Will is now expecting a baby with Bonnie (Charlotte Ritchie) and is generally being a good egg. The murder mystery in this episode involved a charity bike race, and one of its young riders ended up dead. It was perfunctory stuff but Grantchester is the opposite of, say, Silent Witness, in which the plot’s the thing. The crimes here are secondary to the characters.

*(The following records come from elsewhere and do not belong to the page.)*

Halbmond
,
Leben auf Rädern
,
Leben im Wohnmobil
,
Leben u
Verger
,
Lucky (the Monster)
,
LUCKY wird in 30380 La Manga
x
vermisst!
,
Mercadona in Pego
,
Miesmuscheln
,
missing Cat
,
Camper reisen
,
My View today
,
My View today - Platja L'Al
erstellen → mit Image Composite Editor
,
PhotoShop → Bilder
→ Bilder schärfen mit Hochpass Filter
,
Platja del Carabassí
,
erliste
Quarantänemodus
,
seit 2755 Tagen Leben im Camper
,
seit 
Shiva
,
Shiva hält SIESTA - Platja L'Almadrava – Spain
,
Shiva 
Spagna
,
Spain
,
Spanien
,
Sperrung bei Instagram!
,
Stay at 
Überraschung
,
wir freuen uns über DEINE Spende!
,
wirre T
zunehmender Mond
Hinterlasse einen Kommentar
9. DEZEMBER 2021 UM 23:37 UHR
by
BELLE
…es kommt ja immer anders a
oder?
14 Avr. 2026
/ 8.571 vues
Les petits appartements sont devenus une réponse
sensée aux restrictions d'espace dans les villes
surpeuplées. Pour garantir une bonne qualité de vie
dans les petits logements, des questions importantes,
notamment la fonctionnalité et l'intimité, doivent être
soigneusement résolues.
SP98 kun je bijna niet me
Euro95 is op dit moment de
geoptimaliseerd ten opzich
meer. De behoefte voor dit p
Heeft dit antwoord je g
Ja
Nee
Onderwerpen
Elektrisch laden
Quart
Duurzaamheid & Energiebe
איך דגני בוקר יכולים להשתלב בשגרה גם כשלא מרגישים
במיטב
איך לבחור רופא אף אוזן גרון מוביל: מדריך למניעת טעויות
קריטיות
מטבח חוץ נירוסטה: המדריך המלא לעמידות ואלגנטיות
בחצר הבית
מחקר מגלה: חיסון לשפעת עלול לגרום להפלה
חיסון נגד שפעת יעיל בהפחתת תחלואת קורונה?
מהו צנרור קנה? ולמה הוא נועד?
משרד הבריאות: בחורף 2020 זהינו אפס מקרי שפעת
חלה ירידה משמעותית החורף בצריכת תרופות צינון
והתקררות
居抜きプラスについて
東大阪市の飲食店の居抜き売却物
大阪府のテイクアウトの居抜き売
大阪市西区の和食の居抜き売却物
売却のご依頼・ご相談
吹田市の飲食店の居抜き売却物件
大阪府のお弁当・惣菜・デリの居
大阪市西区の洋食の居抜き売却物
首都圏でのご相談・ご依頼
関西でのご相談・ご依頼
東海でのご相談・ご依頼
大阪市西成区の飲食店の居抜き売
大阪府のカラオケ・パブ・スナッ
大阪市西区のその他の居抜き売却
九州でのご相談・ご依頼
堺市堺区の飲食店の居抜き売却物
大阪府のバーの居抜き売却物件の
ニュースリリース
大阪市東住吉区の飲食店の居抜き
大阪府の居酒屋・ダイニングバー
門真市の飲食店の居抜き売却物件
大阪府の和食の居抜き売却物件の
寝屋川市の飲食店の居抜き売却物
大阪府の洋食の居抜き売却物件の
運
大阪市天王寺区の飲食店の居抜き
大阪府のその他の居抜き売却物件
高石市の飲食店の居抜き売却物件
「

As ever, the show brings diversity to its period setting – in last night’s episode, one of the bikers was black and deaf and a mysterious rider called Lightning turned out to be a woman, who disguised her identity because women weren’t allowed to compete – but it doesn’t bash you over the head with its politics. The main problem at the moment seems to be that the show has run out of steam and needs something to perk it up.

Now, spoilers coming up: at the end of the episode, Will had a collision with a man who stepped out in front of his bike. An event that sets him on a downward spiral for the rest of the season (I’ve read the series notes), in which he wrestles with guilt and self-loathing. It all sounds a bit gloomy. Let’s hope Geordie rides to the rescue.